Long-term: Start evolving teams and tooling for cloud-native testing. This problem isn’t getting easier; if anything, cloud environments will only get more complex and dynamic over time. There are no shortcuts, no vendor spec sheets coming that will make this go away. Eventually, you will need to build a CNF-to-cloud testing capability within your organization. Most likely, that will include expanding the charter of Application teams to collect this mapping data, and tasking Cloud teams with monitoring the production environment and regularly testing against those metrics. It will also require everyone to plan for closer collaboration in preproduction. You should be able to go CNF by CNF, identify those with issues, and make sure they’re addressed before promoting anything to production. 

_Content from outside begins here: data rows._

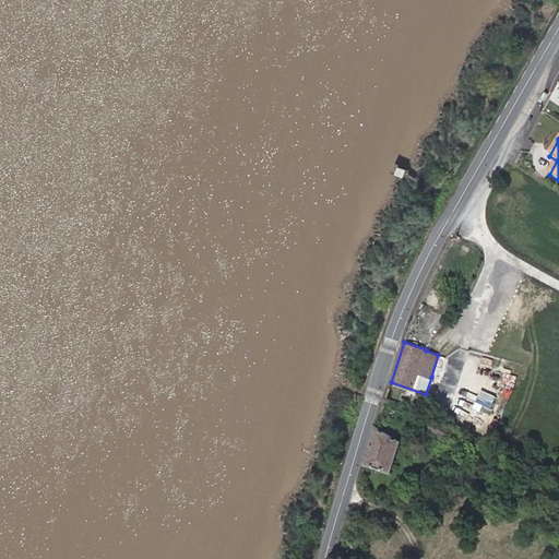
[(449,358),(438,355),(431,377),(441,381),(449,358)]
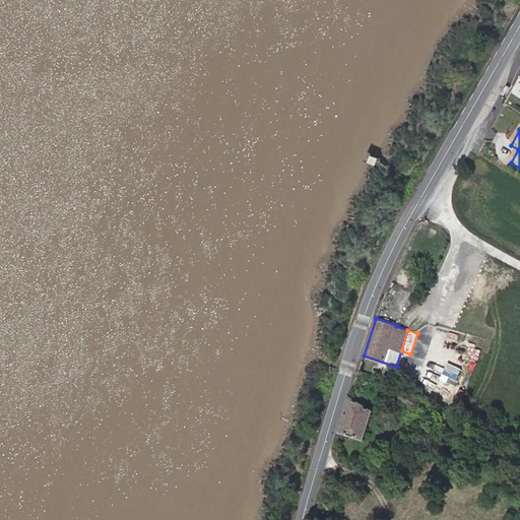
[(465,375),(467,369),(452,365),(449,376),(461,380),(463,375),(465,375)]
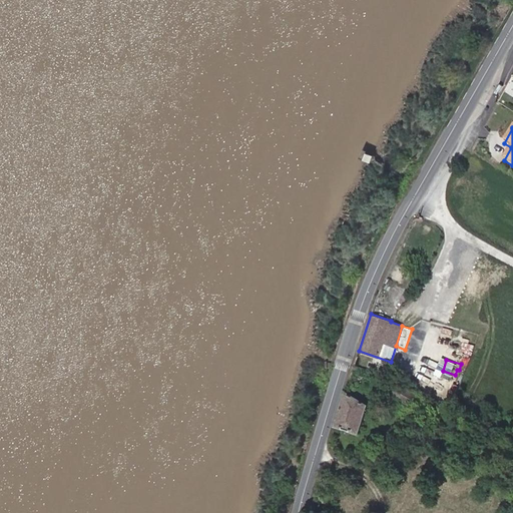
[(401,399),(408,388),(398,383),(392,394),(401,399)]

The good news is that, once you know what to watch for, you can eliminate one of the biggest problems plaguing telco cloud organizations as they evolve to cloud-native architectures. Whether working with a partner or (eventually) testing yourself, you’ll be able to identify most issues that arise from CNF-to-cloud mismatches during testing and preproduction, when they’re far less expensive to fix. And when problems do arise in production, you’ll have meaningful baselines to measure against what you see in the environment, so you can quickly diagnose and correct them. Ultimately, you’ll find you can leave the fire drills and finger-pointing behind, and push ahead with new 5G services with confidence.